# [The request]
Print the records from their first line through the line that contains "text_box Example View", both included, reproducing every line unchanged.

[Element placement data]

start

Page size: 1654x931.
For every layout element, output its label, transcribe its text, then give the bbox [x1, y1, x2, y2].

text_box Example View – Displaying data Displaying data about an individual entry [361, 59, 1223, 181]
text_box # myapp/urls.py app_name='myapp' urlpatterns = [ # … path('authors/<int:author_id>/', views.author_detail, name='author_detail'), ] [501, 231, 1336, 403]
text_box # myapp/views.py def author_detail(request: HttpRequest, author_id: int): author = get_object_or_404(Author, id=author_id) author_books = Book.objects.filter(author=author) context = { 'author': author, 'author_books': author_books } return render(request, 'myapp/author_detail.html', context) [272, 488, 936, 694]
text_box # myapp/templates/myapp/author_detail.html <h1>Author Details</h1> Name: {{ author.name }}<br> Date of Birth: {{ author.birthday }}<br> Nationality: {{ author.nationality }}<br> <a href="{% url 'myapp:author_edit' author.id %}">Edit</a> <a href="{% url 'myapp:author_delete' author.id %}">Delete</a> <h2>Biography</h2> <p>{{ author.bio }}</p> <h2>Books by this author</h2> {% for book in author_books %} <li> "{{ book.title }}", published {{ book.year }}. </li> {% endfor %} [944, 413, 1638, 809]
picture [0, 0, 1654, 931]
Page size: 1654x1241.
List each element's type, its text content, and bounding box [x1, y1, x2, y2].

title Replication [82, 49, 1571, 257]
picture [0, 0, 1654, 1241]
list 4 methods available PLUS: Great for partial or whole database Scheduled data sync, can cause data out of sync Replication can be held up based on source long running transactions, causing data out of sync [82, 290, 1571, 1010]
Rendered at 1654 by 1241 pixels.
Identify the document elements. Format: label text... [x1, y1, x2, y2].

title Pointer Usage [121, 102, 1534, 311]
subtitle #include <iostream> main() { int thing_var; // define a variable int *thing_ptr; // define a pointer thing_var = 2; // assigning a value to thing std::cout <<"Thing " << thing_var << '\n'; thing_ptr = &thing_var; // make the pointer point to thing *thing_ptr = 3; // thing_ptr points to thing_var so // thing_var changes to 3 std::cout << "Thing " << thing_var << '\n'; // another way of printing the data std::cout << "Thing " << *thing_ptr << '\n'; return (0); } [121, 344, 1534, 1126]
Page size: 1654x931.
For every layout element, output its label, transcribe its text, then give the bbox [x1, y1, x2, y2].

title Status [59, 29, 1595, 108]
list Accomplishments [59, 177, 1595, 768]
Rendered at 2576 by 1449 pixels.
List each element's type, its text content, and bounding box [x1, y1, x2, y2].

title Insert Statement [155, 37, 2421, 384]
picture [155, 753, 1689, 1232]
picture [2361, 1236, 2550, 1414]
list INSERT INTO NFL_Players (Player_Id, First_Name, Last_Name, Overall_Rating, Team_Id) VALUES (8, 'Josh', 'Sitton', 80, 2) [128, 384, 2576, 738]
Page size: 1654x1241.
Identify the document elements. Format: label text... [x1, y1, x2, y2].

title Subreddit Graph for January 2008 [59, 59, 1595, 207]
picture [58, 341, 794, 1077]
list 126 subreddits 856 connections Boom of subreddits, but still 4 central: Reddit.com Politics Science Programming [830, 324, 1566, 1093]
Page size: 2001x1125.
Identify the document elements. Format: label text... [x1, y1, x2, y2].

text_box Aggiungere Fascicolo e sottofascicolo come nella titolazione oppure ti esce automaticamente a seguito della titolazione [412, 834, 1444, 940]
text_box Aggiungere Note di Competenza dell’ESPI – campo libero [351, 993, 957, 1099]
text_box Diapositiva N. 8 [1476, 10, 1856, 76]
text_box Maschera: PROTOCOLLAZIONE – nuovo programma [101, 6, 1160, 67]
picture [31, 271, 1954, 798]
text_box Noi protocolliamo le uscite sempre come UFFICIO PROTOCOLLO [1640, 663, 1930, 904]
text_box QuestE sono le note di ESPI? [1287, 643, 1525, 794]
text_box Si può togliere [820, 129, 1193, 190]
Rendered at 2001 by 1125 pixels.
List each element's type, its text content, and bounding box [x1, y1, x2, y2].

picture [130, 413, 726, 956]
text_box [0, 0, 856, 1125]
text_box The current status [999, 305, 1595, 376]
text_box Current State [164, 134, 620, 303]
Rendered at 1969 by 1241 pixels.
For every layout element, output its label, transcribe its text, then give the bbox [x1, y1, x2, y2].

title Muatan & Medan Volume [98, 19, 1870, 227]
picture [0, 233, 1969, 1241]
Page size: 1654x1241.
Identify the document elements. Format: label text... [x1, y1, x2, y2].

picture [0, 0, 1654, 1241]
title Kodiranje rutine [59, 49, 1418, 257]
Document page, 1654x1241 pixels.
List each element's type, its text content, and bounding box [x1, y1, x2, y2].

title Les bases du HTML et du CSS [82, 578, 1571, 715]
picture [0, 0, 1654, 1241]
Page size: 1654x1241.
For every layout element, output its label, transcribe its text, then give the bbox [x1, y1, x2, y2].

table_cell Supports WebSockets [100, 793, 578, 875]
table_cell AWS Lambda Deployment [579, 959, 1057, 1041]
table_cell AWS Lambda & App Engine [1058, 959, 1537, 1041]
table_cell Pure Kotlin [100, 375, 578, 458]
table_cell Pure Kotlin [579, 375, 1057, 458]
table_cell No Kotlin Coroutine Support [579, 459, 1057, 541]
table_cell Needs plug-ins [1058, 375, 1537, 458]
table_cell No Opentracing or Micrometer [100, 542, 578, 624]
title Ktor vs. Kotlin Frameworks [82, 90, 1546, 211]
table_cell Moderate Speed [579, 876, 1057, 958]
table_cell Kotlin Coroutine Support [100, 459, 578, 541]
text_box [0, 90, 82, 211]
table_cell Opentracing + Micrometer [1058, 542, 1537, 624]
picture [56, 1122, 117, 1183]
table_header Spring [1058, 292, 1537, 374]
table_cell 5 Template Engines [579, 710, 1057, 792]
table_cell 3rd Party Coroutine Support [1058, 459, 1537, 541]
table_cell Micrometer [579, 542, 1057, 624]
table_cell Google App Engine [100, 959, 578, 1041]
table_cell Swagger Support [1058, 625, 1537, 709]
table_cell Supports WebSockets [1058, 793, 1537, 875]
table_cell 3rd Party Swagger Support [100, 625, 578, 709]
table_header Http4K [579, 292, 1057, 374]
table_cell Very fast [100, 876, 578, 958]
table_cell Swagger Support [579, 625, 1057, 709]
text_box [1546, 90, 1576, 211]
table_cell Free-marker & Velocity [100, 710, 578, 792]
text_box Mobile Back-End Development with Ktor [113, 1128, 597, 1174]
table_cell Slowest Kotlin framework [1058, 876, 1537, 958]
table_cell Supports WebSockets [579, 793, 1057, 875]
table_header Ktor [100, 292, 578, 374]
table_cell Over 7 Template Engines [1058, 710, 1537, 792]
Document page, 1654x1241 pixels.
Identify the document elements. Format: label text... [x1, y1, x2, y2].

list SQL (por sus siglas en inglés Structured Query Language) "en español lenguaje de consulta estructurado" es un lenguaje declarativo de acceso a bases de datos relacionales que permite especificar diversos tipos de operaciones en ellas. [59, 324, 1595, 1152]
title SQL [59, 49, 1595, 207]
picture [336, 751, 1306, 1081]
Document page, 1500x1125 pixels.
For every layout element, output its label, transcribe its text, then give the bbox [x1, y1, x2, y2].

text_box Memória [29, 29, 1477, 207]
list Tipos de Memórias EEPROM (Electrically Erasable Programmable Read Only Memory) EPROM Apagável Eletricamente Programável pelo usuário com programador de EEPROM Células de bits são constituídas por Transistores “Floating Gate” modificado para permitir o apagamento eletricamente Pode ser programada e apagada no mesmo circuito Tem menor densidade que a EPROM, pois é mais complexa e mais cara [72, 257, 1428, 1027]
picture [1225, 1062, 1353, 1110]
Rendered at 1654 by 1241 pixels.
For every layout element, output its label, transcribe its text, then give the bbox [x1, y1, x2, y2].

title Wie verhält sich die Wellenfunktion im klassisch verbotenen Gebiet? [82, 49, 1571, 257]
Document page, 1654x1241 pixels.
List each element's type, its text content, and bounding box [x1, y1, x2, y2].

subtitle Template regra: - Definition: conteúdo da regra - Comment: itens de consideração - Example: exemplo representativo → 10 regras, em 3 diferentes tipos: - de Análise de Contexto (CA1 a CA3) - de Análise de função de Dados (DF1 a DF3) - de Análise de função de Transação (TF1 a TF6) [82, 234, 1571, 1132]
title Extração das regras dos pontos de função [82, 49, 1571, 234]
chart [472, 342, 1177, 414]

end

# [Worked answer]
Page size: 1654x931.
For every layout element, output its label, transcribe its text, then give the bbox [x1, y1, x2, y2].

text_box Example View – Displaying data Displaying data about an individual entry [361, 59, 1223, 181]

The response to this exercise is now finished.